+++ Texte fourni +++

1936-2011 : 75 ans de politique des vacances

Les vacances et les départs de masse n'ont pas un siècle d'existence et pourtant, leur pratique, si elle n'est pas généralisée, semble largement rentrée dans la liste des attentes de la société française. Rappelons-nous d'abord que jusque juin 1936, les milieux patronaux s'élevaient, à chaque proposition politique, contre l'obligation des "vacances payées" et que le Sénat avait enterré toutes les propositions de lois déposées en ce sens, notamment le projet Durafour de 1925*. Toutefois, beaucoup d'usines avaient pris l'habitude de fermer une ou deux semaines en août... mais sans payer leurs ouvriers ! Après la vague de grèves de mai-juin 1936, la donne a changé. Car même si la revendication des congés payés ne figurait pas au programme du Front populaire - les ouvriers étaient bien plus préoccupés par la question du chômage -, Léon Blum, alors chef du gouvernement français, annonça le dépôt imminent d'un projet de loi en ce domaine. Votée à la quasi-unanimité par la Chambre des députés le 11 juin par 563 voix contre une, puis par le Sénat le 17 juin par 295 voix contre deux, promulguée enfin le 21 juin, elle instituait un congé payé de quinze jours, dont douze ouvrables, pour les salariés ayant effectué un an de service continu dans l'entreprise.

+++ Données fournies +++

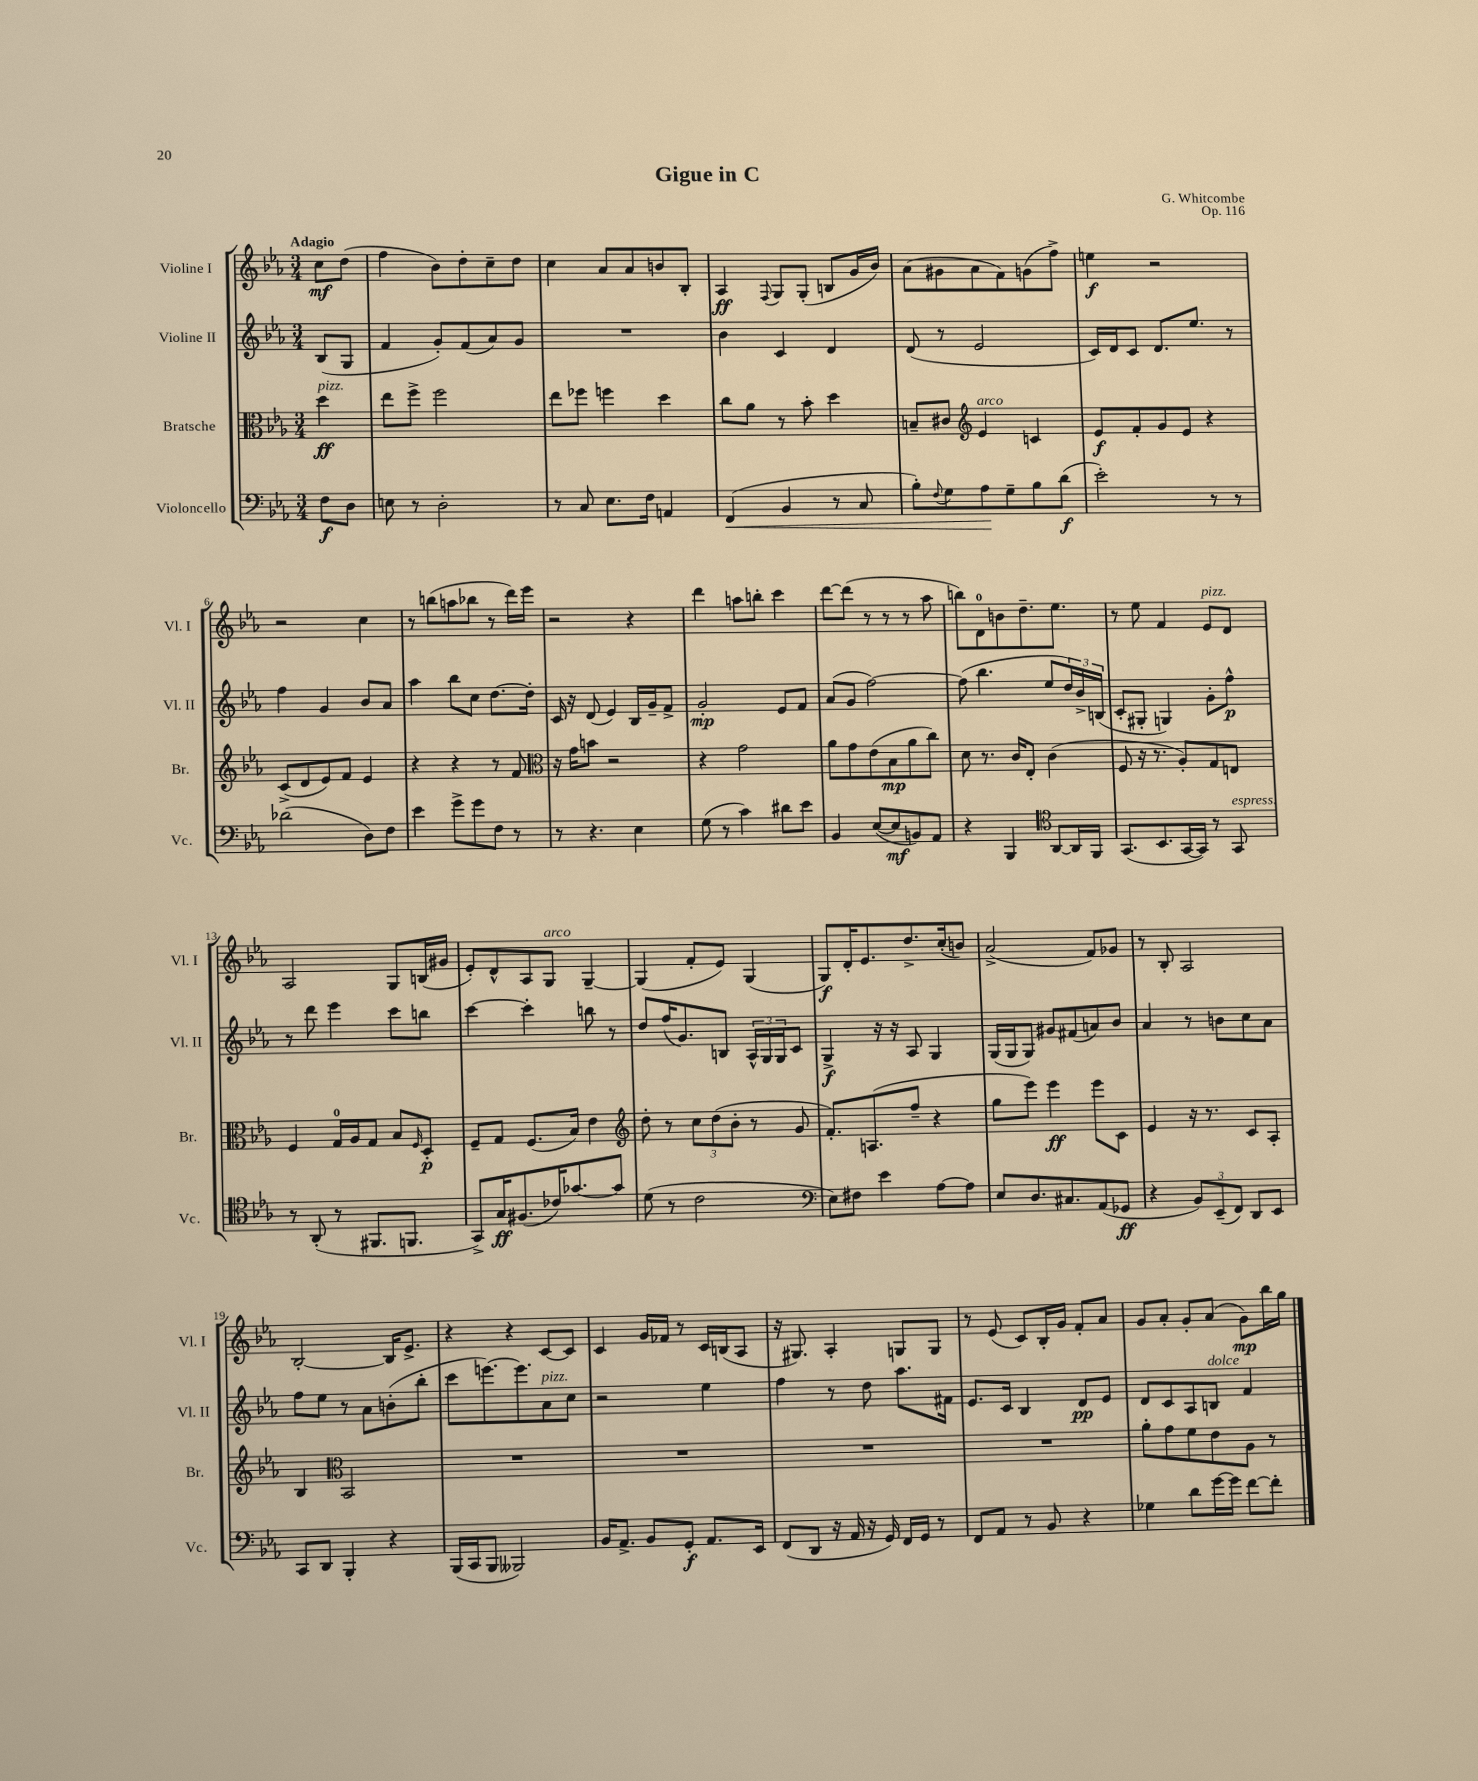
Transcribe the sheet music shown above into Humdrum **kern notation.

+++

Vos consignes:
- A) D'après le texte sur la politique des vacances, quelles sont les trois dates de juin 1936 qui jalonnent l'adoption de la loi sur les congés payés, et quelle étape correspond à chacune ?
- B) Selon le texte sur la politique des vacances, quelle durée de congé payé la loi de juin 1936 instituait-elle ?
- C) Poursuivez le texte sur la politique des vacances à la suite de sa dernière phrase.

Réponses à l'exercice:
- A)
- 11 juin : vote par la Chambre des députés (563 voix contre une)
- 17 juin : vote par le Sénat (295 voix contre deux)
- 21 juin : promulgation de la loi

- B) Quinze jours, dont douze ouvrables, pour les salariés ayant effectué un an de service continu dans l'entreprise.

- C)
Déjà, en 1936, la politique des vacances ne se résumait pas au "simple" octroi de congés. Sous-secrétaire d'Etat à l'Organisation des loisirs et des sports, Léo Lagrange négocia avec les compagnies de chemin de fer l'institution d'un "billet populaire de congé annuel" 550.000 personnes en profitèrent en 1936, 907.000 en 1937. L'été 1936 fut aussi la saison des premiers grands départs en bicyclette ou en tandem. Ainsi, grâce aux congés payés - et à la forte augmentation des salaires -, de nombreux ouvriers purent prendre de véritables vacances pour la première fois de leur vie. Il convient toutefois de ne faut pas exagérer l'ampleur des départs de 1936 : une série d'études locales a montré que, sauf en région parisienne, ils ont été peu nombreux et que la majorité des salariés sont restés chez eux*.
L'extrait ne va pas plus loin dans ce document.